Elevated home values and higher value-to-income ratios indicate a high-cost ownership market that tends to sustain reliance on multifamily housing. At the same time, low rent-to-income ratios by national comparison reduce affordability pressure, aiding retention. According to CRE market data from WDSuite, the submarket’s renter concentration and employer base underpin demand, while recent property offense trends and below-median neighborhood occupancy warrant prudent expense controls and asset-specific security planning.
- Renter-heavy neighborhood and projected household growth within 3 miles support a larger tenant base and occupancy stability.

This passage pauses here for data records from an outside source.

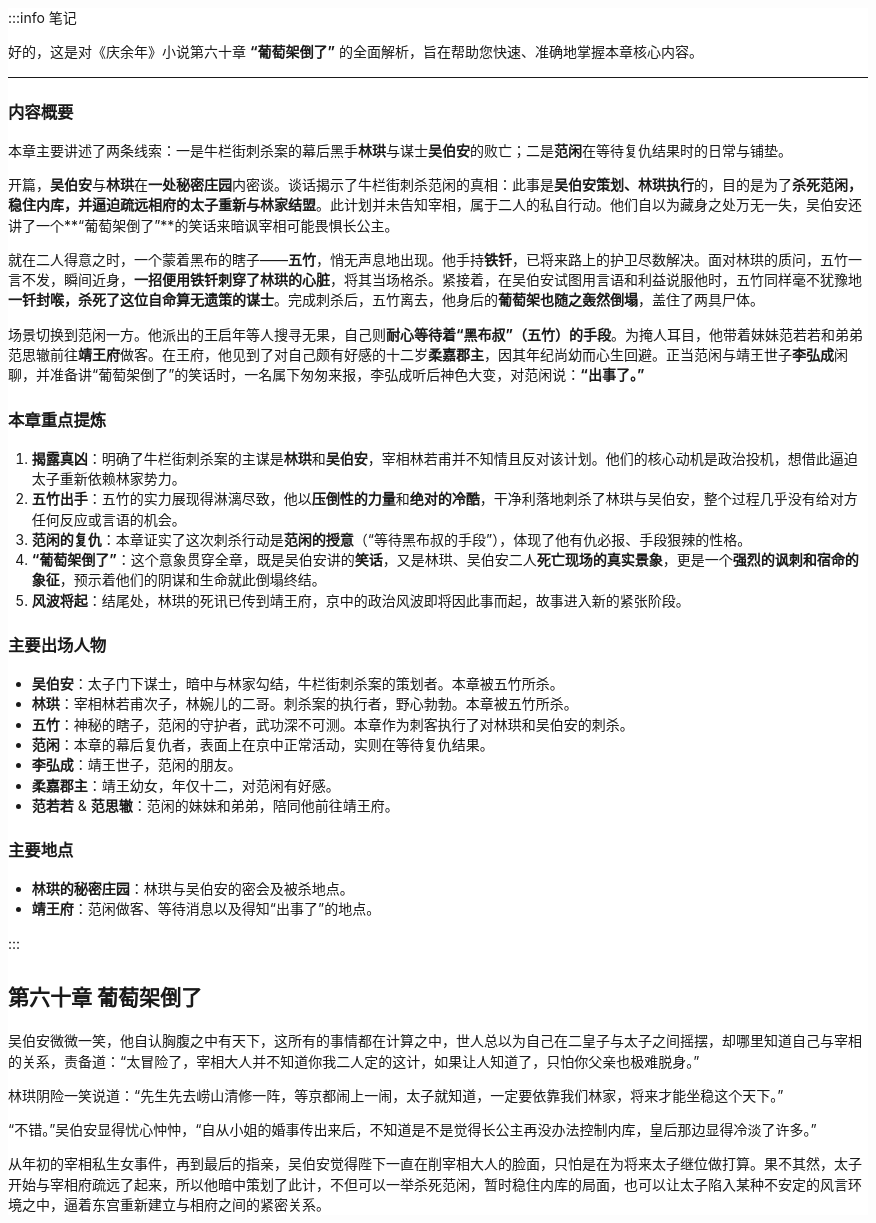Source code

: :::info 笔记

好的，这是对《庆余年》小说第六十章 **“葡萄架倒了”** 的全面解析，旨在帮助您快速、准确地掌握本章核心内容。

---

### 内容概要

本章主要讲述了两条线索：一是牛栏街刺杀案的幕后黑手**林珙**与谋士**吴伯安**的败亡；二是**范闲**在等待复仇结果时的日常与铺垫。

开篇，**吴伯安**与**林珙**在**一处秘密庄园**内密谈。谈话揭示了牛栏街刺杀范闲的真相：此事是**吴伯安策划、林珙执行**的，目的是为了**杀死范闲，稳住内库，并逼迫疏远相府的太子重新与林家结盟**。此计划并未告知宰相，属于二人的私自行动。他们自以为藏身之处万无一失，吴伯安还讲了一个**“葡萄架倒了”**的笑话来暗讽宰相可能畏惧长公主。

就在二人得意之时，一个蒙着黑布的瞎子——**五竹**，悄无声息地出现。他手持**铁钎**，已将来路上的护卫尽数解决。面对林珙的质问，五竹一言不发，瞬间近身，**一招便用铁钎刺穿了林珙的心脏**，将其当场格杀。紧接着，在吴伯安试图用言语和利益说服他时，五竹同样毫不犹豫地**一钎封喉，杀死了这位自命算无遗策的谋士**。完成刺杀后，五竹离去，他身后的**葡萄架也随之轰然倒塌**，盖住了两具尸体。

场景切换到范闲一方。他派出的王启年等人搜寻无果，自己则**耐心等待着“黑布叔”（五竹）的手段**。为掩人耳目，他带着妹妹范若若和弟弟范思辙前往**靖王府**做客。在王府，他见到了对自己颇有好感的十二岁**柔嘉郡主**，因其年纪尚幼而心生回避。正当范闲与靖王世子**李弘成**闲聊，并准备讲“葡萄架倒了”的笑话时，一名属下匆匆来报，李弘成听后神色大变，对范闲说：**“出事了。”**

### 本章重点提炼

1.  **揭露真凶**：明确了牛栏街刺杀案的主谋是**林珙**和**吴伯安**，宰相林若甫并不知情且反对该计划。他们的核心动机是政治投机，想借此逼迫太子重新依赖林家势力。
2.  **五竹出手**：五竹的实力展现得淋漓尽致，他以**压倒性的力量**和**绝对的冷酷**，干净利落地刺杀了林珙与吴伯安，整个过程几乎没有给对方任何反应或言语的机会。
3.  **范闲的复仇**：本章证实了这次刺杀行动是**范闲的授意**（“等待黑布叔的手段”），体现了他有仇必报、手段狠辣的性格。
4.  **“葡萄架倒了”**：这个意象贯穿全章，既是吴伯安讲的**笑话**，又是林珙、吴伯安二人**死亡现场的真实景象**，更是一个**强烈的讽刺和宿命的象征**，预示着他们的阴谋和生命就此倒塌终结。
5.  **风波将起**：结尾处，林珙的死讯已传到靖王府，京中的政治风波即将因此事而起，故事进入新的紧张阶段。

### 主要出场人物

*   **吴伯安**：太子门下谋士，暗中与林家勾结，牛栏街刺杀案的策划者。本章被五竹所杀。
*   **林珙**：宰相林若甫次子，林婉儿的二哥。刺杀案的执行者，野心勃勃。本章被五竹所杀。
*   **五竹**：神秘的瞎子，范闲的守护者，武功深不可测。本章作为刺客执行了对林珙和吴伯安的刺杀。
*   **范闲**：本章的幕后复仇者，表面上在京中正常活动，实则在等待复仇结果。
*   **李弘成**：靖王世子，范闲的朋友。
*   **柔嘉郡主**：靖王幼女，年仅十二，对范闲有好感。
*   **范若若** & **范思辙**：范闲的妹妹和弟弟，陪同他前往靖王府。

### 主要地点

*   **林珙的秘密庄园**：林珙与吴伯安的密会及被杀地点。
*   **靖王府**：范闲做客、等待消息以及得知“出事了”的地点。

:::

## 第六十章 **葡萄架倒了**

吴伯安微微一笑，他自认胸腹之中有天下，这所有的事情都在计算之中，世人总以为自己在二皇子与太子之间摇摆，却哪里知道自己与宰相的关系，责备道：“太冒险了，宰相大人并不知道你我二人定的这计，如果让人知道了，只怕你父亲也极难脱身。”

林珙阴险一笑说道：“先生先去崂山清修一阵，等京都闹上一闹，太子就知道，一定要依靠我们林家，将来才能坐稳这个天下。”

“不错。”吴伯安显得忧心忡忡，“自从小姐的婚事传出来后，不知道是不是觉得长公主再没办法控制内库，皇后那边显得冷淡了许多。”

从年初的宰相私生女事件，再到最后的指亲，吴伯安觉得陛下一直在削宰相大人的脸面，只怕是在为将来太子继位做打算。果不其然，太子开始与宰相府疏远了起来，所以他暗中策划了此计，不但可以一举杀死范闲，暂时稳住内库的局面，也可以让太子陷入某种不安定的风言环境之中，逼着东宫重新建立与相府之间的紧密关系。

- 1996 vintage competes well versus older local stock; targeted upgrades can capture higher-percentile rent benchmarks.
- High-cost ownership context reinforces multifamily demand, while lower rent-to-income ratios aid renewal and pricing resilience.
- Proximity to major employers (semiconductors, defense, life sciences) supports leasing depth and retention.
- Risks: neighborhood occupancy below national median and recent property crime uptick call for strong operations and security budgeting.